The foregoing are all preferred embodiments of the present application, and are not intended to limit the scope of the present application in any way, therefore: all equivalent changes in structure, shape and principle of this application should be covered in the protection scope of this application.

Claims (3)

1. A graphite heat exchanger for lead zinc smelting trade, including base (1), be connected with heat exchange column (4) of polylith concatenation in proper order on base (1), the top of heat exchange column (4) is connected with head (3), base (1), heat exchange column (4) and head (3) dustcoat are equipped with shell (2), feed inlet (31) that supply the heat source to flow in have been seted up at the top of head (3), supply discharge gate (11) that the heat source flows out have been seted up on base (1), shell (2) are close to the lateral wall of base (1) and have set firmly inlet tube (21), the lateral wall that is close to head (3) has set firmly outlet pipe (22), its characterized in that:

a sealing mechanism (5) is arranged at the splicing position of the heat exchange column (4);

an annular sealing groove (45) is formed in one end, close to the sealing head (3), of the heat exchange column (4), the sealing mechanism (5) comprises a first sealing strip (51) fixedly arranged on the inner wall of the sealing groove (45), a sealing ring (52) is fixedly arranged on one side, far away from the sealing groove (45), of the heat exchange column (4), a sealing rubber strip (53) is fixedly arranged on the inner wall of the sealing ring (52), the sealing ring (52) is inserted into the sealing groove (45), and the sealing rubber strip (53) is in butt joint with the first sealing strip (51);

the heat exchange column (4) is provided with a plurality of feeding holes (41) along the axial direction thereof, the side wall of the heat exchange column (4) is provided with a plurality of water inlet holes (42) which are perpendicular to the feeding holes (41) and penetrate through the gaps of the feeding holes (41);

one side of the sealing strip I (51) far away from the inner wall of the sealing groove (45) is provided with a first inclined surface (511) and a second inclined surface (512), the first inclined surface (511) is positioned above the second inclined surface (512), and the sealing adhesive tape (53) is provided with a first guide surface (531) and a second guide surface (532);

a step groove (46) is formed in the position, close to the top, of the heat exchange column (4), a sealing cover (47) is connected with the inner wall of the step groove (46) in a threaded mode, a connecting groove (48) is formed in the bottom of the heat exchange column (4), and internal threads matched with the sealing cover (47) are formed in the connecting groove (48);

a sealing strip III (481) is fixedly arranged at the top of the connecting groove (48);

and a second sealing strip (471) is fixedly arranged at the bottom of the sealing cover (47), and the second sealing strip (471) is always abutted against the inner wall of the step groove (46) of the heat exchange column (4).

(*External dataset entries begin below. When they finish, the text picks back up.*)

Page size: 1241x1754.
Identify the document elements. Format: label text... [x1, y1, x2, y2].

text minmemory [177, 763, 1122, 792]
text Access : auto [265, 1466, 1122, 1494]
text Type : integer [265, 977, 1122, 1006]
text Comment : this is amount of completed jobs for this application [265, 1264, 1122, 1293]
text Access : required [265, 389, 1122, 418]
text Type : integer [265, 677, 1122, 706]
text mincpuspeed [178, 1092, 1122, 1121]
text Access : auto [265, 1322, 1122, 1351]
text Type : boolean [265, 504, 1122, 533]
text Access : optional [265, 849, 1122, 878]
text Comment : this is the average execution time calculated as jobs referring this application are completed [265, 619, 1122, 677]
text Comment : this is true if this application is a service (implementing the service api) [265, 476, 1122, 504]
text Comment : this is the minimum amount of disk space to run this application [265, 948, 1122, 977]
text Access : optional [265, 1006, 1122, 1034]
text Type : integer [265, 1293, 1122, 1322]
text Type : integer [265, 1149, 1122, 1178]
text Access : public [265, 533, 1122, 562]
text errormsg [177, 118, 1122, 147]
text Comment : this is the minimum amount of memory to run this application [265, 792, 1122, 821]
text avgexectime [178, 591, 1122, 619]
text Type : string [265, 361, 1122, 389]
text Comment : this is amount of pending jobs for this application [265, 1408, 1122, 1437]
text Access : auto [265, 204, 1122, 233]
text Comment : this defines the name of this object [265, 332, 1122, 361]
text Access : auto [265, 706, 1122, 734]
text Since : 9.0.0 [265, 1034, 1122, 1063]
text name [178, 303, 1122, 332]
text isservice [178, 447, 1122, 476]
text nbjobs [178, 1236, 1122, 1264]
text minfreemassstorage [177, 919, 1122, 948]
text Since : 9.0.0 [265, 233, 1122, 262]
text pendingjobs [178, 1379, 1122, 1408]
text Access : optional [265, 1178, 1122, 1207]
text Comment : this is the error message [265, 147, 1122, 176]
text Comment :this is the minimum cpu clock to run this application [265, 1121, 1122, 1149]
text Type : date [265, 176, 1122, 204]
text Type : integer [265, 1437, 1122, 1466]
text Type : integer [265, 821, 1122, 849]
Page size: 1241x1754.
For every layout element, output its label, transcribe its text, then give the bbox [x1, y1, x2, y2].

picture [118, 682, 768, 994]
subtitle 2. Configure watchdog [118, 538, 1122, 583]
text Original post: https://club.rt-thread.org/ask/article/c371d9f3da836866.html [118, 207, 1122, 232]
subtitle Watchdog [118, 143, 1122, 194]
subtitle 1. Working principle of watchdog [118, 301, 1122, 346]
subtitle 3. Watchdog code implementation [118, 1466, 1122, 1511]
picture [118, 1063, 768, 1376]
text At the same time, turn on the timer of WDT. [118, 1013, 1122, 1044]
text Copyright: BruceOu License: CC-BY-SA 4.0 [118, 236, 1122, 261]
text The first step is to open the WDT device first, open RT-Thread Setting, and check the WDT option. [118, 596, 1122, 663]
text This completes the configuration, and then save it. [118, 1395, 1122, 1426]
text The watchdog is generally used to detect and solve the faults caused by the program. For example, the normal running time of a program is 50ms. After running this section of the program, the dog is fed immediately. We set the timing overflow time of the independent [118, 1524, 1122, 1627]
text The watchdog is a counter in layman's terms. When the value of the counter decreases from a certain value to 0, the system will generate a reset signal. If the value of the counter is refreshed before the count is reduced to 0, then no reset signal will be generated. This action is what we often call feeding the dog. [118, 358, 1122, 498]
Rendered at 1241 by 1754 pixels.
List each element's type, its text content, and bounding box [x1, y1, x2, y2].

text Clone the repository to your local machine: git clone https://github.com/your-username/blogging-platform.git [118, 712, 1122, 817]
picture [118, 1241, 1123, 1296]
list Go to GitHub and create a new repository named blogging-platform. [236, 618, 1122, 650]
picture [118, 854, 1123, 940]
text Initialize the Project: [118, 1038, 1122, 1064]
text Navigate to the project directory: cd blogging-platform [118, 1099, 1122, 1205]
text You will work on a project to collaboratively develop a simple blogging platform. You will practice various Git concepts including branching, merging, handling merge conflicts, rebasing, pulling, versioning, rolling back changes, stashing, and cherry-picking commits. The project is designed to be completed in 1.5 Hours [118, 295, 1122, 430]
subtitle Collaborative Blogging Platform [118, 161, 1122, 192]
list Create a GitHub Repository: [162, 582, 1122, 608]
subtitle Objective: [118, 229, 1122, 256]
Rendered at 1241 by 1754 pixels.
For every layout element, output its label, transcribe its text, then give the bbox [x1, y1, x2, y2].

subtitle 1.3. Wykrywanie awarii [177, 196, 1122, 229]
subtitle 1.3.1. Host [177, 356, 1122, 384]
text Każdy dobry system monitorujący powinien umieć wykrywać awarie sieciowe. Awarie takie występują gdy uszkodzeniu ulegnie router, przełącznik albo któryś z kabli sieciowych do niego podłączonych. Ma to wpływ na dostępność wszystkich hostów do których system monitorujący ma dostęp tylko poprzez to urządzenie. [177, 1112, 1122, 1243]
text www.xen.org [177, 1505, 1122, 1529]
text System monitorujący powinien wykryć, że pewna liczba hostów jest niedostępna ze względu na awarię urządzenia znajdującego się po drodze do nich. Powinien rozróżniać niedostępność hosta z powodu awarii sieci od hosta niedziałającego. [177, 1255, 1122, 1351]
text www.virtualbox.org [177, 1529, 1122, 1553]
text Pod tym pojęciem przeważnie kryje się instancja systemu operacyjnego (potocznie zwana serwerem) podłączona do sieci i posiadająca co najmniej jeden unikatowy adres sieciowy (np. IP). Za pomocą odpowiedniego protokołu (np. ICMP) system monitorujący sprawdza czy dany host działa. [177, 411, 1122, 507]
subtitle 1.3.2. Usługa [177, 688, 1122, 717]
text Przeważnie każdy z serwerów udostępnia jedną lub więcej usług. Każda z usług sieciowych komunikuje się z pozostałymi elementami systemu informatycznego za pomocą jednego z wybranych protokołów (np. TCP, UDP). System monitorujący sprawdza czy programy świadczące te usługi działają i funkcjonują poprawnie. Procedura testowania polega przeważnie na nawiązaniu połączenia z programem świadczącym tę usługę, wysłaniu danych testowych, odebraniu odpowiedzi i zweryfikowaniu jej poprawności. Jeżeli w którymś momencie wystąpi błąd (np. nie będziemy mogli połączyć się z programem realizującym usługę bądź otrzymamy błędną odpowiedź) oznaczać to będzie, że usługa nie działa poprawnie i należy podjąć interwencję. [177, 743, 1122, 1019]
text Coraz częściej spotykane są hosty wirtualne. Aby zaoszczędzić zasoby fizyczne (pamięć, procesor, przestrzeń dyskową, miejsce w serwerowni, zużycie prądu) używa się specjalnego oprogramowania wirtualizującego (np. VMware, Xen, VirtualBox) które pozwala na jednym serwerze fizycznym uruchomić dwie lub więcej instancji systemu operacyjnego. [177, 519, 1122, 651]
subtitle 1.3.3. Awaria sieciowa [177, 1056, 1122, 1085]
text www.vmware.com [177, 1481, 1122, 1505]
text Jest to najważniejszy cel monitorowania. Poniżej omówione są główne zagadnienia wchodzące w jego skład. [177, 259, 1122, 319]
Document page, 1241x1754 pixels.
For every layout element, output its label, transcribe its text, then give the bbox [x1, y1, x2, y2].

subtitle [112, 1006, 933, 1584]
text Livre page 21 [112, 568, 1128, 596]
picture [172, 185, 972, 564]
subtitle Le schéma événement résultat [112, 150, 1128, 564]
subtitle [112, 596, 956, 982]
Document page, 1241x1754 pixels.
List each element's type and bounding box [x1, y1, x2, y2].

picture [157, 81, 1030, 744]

2. A graphite heat exchanger for lead zinc smelting industry as claimed in claim 1, wherein:

a water retaining mechanism (49) is arranged at the position of the heat exchange column (4) close to the step groove (46) at the top;

the water retaining mechanism (49) comprises water retaining plates (491), the water retaining plates (491) are used for being abutted against the shell (2), the water retaining plates (491) are arc-shaped plates and are half of the periphery of the heat exchange column (4), and two adjacent water retaining plates (491) are respectively located on the outer side walls of the heat exchange column (4) which are opposite to each other.

3. A graphite heat exchanger for lead zinc smelting industry as claimed in claim 2, wherein: the outer side wall of breakwater (491) has evenly set firmly buffer spring (492) along its circumference, and the one end and the breakwater (491) of buffer spring (492) are fixed, and buffer plate (493) has been set firmly jointly to the other end of buffer spring (492), and buffer plate (493) are the arc setting.